Aim of the exercise: Could you transcribe the financial statement notes below in full, character for character?
** Selected passage follows **
Concentrations of Credit Risk

  Revenues from one customer were approximately 14.2% of the Company's total
revenues for the three months ended April 1, 2000. Accounts receivable from a
different customer represented approximately 11.7% of the Company's accounts
receivable at April 1, 2000.

  Revenues from one customer were approximately 13.4% of the Company's total
revenues for the three months ended April 3, 1999. Accounts receivable from this
customer represented approximately 11.7% of the Company's accounts receivable at
April 3, 1999.

                                       4
<PAGE>

                                MATRIXONE, INC.
        Notes to Condensed Consolidated Financial Statements (continued)
                    (In thousands, except per share amounts)

Note 2.  Line of Credit

  On December 28, 1999, the Company extended its line of credit of $7,000
through December 28, 2000. Borrowings under the line of credit are limited to
80% of eligible accounts receivable from customers in the United States, less
amounts reserved for foreign currency contracts, and bear interest at the bank's
prime rate (9.0% at April 1, 2000) plus 0.5%. In addition, on January 21, 2000,
the Company obtained a working capital line of credit of $1,000, which expires
December 28, 2000. Borrowings under the working capital line of credit are
limited to 90% of eligible foreign accounts receivable billed and collected in
the United States.
** End of Selected passage **
** Data excerpts follows **
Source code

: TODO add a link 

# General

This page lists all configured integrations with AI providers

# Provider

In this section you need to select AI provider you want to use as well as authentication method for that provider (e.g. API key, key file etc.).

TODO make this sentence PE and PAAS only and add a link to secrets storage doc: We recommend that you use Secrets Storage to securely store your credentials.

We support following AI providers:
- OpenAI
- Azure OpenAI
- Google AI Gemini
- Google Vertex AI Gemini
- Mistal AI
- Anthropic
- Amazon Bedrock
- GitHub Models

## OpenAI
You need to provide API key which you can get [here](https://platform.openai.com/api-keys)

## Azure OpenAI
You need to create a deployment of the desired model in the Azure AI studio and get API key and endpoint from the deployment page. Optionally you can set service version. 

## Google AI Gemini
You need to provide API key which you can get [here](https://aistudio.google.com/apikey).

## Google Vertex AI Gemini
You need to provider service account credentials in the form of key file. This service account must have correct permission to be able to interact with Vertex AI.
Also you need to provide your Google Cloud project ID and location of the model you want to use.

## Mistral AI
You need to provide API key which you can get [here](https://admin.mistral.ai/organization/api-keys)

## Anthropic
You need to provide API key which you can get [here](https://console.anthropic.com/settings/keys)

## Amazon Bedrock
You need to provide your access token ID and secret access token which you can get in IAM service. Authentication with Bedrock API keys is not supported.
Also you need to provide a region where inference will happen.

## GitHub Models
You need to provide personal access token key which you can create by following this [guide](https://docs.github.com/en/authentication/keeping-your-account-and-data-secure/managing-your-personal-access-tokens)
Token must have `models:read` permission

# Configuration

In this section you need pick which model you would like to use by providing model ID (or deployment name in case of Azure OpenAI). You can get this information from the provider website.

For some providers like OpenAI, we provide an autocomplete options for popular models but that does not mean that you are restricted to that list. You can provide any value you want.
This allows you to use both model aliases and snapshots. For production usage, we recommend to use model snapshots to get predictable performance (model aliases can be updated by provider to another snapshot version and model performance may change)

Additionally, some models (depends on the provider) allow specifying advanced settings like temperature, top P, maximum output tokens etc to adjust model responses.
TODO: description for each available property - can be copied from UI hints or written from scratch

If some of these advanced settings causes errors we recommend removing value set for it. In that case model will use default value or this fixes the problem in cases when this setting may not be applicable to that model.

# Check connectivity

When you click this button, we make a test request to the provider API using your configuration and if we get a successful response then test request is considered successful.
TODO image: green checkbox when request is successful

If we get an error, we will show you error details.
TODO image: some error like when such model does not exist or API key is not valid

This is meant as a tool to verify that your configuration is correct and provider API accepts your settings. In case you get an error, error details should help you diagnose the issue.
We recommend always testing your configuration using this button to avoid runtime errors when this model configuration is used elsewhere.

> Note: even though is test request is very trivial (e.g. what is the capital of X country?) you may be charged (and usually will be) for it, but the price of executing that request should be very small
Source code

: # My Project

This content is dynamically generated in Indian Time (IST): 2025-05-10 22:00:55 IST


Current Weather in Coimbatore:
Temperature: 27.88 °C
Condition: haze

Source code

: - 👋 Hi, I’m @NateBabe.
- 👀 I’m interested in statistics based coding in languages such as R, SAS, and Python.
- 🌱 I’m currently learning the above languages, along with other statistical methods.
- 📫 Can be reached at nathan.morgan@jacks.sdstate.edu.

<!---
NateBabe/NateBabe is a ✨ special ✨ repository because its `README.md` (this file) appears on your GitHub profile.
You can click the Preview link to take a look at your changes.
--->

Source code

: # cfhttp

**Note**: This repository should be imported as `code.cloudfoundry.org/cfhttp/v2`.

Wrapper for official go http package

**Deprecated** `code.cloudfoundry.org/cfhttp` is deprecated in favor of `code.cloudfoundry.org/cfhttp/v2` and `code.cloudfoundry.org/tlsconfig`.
** End of Data excerpts **
** Data excerpts follows **
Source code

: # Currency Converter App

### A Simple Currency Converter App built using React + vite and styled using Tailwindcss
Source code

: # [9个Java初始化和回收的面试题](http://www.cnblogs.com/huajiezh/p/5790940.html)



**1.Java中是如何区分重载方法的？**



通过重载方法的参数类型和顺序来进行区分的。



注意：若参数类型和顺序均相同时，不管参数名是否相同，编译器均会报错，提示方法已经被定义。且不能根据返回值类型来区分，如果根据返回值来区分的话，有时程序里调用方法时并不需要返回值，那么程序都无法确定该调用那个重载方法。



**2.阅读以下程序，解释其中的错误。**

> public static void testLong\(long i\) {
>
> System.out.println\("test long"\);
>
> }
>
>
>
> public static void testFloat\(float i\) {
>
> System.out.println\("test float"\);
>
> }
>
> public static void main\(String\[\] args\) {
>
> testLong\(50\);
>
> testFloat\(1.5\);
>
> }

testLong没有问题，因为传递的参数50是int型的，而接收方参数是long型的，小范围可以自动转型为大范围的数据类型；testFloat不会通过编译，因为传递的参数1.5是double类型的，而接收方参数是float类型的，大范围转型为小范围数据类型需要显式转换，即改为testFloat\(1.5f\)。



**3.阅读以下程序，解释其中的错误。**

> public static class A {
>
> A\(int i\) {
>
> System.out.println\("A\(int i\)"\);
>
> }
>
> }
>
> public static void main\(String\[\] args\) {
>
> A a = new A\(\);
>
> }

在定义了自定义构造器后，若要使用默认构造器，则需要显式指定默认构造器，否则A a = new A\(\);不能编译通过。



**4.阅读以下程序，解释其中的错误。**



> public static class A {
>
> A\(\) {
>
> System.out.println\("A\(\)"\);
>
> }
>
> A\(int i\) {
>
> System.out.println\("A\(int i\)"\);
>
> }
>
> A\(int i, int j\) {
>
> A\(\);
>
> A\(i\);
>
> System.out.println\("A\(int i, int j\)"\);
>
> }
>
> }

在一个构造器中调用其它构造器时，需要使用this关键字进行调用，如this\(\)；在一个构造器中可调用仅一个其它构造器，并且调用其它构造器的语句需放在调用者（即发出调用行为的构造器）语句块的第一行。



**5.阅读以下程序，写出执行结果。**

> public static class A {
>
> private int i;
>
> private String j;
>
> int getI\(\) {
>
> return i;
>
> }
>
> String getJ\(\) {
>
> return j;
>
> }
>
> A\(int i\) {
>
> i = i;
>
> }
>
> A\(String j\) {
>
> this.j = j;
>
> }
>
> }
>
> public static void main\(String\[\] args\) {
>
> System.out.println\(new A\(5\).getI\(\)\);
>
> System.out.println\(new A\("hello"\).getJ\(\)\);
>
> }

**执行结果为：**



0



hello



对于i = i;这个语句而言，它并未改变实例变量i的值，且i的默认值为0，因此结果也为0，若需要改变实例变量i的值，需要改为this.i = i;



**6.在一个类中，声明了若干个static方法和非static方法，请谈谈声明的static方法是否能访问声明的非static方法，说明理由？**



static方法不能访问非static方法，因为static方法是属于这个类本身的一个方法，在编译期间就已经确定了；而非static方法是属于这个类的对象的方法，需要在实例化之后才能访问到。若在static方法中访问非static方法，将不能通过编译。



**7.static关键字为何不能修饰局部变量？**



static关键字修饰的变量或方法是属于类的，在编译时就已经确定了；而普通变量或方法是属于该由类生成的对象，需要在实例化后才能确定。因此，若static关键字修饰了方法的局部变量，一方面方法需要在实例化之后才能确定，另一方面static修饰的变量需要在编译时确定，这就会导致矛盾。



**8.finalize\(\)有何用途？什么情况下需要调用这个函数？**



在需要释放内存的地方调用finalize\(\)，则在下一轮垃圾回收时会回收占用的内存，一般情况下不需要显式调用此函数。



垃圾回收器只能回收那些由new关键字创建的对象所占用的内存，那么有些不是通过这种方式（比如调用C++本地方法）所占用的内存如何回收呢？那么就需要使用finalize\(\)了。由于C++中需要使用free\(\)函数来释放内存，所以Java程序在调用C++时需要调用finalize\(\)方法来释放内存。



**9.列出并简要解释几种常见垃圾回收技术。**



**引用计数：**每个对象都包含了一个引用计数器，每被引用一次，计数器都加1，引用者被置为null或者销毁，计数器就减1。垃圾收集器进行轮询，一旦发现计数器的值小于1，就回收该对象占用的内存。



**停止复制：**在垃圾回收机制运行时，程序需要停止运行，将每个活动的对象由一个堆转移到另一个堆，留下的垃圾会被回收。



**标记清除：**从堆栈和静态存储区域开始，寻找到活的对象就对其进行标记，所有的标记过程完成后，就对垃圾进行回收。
** End of Data excerpts **
Problem solution:
Concentrations of Credit Risk

  Revenues from one customer were approximately 14.2% of the Company's total
revenues for the three months ended April 1, 2000. Accounts receivable from a
different customer represented approximately 11.7% of the Company's accounts
receivable at April 1, 2000.

  Revenues from one customer were approximately 13.4% of the Company's total
revenues for the three months ended April 3, 1999. Accounts receivable from this
customer represented approximately 11.7% of the Company's accounts receivable at
April 3, 1999.

                                       4
<PAGE>

                                MATRIXONE, INC.
        Notes to Condensed Consolidated Financial Statements (continued)
                    (In thousands, except per share amounts)

Note 2.  Line of Credit

  On December 28, 1999, the Company extended its line of credit of $7,000
through December 28, 2000. Borrowings under the line of credit are limited to
80% of eligible accounts receivable from customers in the United States, less
amounts reserved for foreign currency contracts, and bear interest at the bank's
prime rate (9.0% at April 1, 2000) plus 0.5%. In addition, on January 21, 2000,
the Company obtained a working capital line of credit of $1,000, which expires
December 28, 2000. Borrowings under the working capital line of credit are
limited to 90% of eligible foreign accounts receivable billed and collected in
the United States.